With an estimated 95% share of the market, Fletcher’s failure to keep up with the demand in a house building boom is a big deal.

So much so, there is a scramble to get Gib alternatives imported, and last week Building and Construction Minister Megan Woods set up a task force with the aim of increasing productivity as quickly as possible and to remove unnecessary barriers, including around certification, to facilitate the use of different types of plasterboard. (One small environmental silver lining in the current shortage is that many Gib offcuts are being snapped up and used rather than going to landfill.)

But did it need to come to this? Could Gib’s dominance, and the risks that come with that, have been addressed earlier?

In 2013 the Commerce Commission investigated complaints Winstone Wallboards Limited (part of the Fletcher Building Group) had acted anti-competitively in the manufacture and supply of plasterboard.

In 2014 it found no breach of the Commerce Act and took no further action.

What the report of the investigation did point out, however, was that two market entrants had struggled with some councils’ reluctance to give consent to building works using non-Gib plasterboard, even when that product had a Building Research Association of New Zealand (BRANZ) or other compliant form of appraisal.

Investigators were told that some councils and individuals treated Winstone’s technical installation manual as part of the Building Code, rather than what it was, a technical manual. Gib was often specifically named on projects, creating issues if anyone wanted to switch to alternatives. (Unlike other countries, plasterboard is used for bracing in New Zealand building designs.)

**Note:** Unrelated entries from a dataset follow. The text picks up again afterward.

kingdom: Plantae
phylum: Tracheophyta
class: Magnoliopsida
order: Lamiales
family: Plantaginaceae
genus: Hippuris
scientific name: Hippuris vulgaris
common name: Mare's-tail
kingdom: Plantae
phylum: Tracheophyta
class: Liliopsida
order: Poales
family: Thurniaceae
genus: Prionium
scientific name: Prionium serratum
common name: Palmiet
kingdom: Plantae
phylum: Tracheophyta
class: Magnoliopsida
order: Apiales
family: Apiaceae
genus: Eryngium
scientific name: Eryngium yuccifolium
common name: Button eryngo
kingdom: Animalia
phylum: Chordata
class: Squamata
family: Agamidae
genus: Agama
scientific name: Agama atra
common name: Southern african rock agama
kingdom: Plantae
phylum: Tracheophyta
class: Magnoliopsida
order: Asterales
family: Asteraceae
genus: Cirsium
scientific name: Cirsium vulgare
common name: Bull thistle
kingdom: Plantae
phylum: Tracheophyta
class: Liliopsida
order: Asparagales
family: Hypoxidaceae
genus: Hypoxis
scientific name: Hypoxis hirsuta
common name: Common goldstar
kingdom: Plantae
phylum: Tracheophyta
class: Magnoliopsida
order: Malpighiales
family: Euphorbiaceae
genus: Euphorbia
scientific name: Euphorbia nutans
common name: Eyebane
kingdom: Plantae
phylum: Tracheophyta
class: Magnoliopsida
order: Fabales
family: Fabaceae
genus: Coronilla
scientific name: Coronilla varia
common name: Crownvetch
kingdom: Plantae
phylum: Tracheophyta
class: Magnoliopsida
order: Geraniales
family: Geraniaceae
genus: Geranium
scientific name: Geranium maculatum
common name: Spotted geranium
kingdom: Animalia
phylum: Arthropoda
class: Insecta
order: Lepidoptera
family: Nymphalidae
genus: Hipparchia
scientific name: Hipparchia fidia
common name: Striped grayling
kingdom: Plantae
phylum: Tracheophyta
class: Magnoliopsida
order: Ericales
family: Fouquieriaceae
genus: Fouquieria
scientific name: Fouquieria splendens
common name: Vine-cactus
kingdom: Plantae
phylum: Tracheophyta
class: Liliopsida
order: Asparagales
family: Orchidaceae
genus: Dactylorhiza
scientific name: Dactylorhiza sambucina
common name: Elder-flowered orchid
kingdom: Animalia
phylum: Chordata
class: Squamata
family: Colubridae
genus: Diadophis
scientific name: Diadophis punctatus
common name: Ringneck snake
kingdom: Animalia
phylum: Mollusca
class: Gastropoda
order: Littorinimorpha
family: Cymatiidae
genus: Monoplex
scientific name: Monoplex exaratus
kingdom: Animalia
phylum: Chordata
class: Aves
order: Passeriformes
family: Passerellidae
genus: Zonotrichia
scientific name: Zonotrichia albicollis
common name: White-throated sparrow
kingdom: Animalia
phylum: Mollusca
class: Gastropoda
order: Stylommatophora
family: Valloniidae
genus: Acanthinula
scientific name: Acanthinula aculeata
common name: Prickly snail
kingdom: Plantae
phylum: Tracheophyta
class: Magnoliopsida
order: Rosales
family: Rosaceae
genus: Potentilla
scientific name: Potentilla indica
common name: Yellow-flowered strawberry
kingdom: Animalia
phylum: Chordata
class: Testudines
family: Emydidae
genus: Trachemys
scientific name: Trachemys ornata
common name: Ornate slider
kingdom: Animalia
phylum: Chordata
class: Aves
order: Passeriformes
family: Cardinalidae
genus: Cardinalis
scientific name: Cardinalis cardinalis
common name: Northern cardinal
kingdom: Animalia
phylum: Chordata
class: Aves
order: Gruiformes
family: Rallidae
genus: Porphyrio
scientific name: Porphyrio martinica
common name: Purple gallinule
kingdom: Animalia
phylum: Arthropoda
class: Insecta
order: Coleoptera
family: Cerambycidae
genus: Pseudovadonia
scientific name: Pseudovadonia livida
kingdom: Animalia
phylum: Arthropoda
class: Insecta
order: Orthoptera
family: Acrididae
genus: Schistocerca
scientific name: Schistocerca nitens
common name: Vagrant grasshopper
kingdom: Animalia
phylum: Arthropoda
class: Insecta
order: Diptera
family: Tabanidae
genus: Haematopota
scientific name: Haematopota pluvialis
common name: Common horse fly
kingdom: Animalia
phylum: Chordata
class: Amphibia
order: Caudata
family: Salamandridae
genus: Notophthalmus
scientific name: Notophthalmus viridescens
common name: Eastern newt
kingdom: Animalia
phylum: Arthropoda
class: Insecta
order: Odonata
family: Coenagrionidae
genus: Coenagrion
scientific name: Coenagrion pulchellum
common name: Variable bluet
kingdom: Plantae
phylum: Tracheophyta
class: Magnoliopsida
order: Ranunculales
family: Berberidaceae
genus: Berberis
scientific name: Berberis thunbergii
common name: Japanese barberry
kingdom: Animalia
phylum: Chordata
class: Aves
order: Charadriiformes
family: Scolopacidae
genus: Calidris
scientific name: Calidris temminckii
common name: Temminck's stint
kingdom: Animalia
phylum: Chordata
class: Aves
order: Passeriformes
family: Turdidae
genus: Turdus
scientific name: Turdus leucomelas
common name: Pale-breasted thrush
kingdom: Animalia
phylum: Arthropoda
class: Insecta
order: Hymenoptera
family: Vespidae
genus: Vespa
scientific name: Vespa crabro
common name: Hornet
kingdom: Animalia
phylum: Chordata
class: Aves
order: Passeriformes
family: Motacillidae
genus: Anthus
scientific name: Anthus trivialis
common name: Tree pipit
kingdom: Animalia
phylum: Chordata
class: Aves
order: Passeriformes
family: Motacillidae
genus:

The Commerce Commission found that as well as market entrants not making sufficiently attractive offers to merchants to induce them to stock their product or for builders to request supply, “it appears that Building Code compliance, combined with the preferences of those involved in designing, consenting and building houses, contribute to Winstone’s continued high market share”.

It was outside the commission’s functions and powers to inquire into such market features.

Have building designers/builders been part of the problem, too keen to always take the easy option of using Gib because the calculations are at their fingertips in the Gib manual?

Could more have been done in the last eight years to ensure it was easier to use alternatives, and the status of Gib was not overblown by councils?

Those afflicted by high prices will be keenly anticipating the Commerce Commission’s report, due at the end of the year, on its market study into whether competition is working in the residential building supplies market.

However, if problems are revealed, expecting quick solutions may be unrealistic.